▶ _What the task asks_
Using the word "There" as the filter, copy each matching line from the records.

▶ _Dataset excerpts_
----------------------------------------
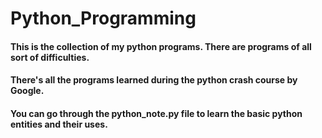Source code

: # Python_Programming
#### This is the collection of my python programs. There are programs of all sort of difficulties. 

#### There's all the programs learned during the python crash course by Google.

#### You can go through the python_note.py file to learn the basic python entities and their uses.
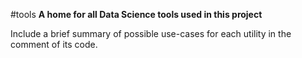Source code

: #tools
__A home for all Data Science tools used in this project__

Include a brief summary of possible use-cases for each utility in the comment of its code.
----------------------------------------
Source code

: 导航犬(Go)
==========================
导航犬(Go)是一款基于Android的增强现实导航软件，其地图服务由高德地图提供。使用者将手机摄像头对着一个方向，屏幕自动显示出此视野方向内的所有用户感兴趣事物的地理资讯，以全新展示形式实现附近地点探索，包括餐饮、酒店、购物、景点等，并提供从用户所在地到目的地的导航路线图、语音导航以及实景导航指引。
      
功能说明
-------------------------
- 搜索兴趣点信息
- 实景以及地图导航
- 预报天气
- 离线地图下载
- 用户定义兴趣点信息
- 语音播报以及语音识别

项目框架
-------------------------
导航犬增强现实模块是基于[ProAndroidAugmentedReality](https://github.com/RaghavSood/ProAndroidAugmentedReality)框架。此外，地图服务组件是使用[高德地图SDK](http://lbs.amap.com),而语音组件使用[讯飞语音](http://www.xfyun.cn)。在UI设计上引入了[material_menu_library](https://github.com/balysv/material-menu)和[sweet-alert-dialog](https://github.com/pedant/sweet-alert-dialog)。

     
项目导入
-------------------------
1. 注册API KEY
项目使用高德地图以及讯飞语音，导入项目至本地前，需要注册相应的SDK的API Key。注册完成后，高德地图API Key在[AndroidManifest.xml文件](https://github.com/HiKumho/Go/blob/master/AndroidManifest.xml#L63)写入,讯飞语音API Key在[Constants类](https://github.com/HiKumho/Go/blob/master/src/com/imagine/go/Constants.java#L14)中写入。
----------------------------------------
▶ _Exercise result_
#### This is the collection of my python programs. There are programs of all sort of difficulties. 
#### There's all the programs learned during the python crash course by Google.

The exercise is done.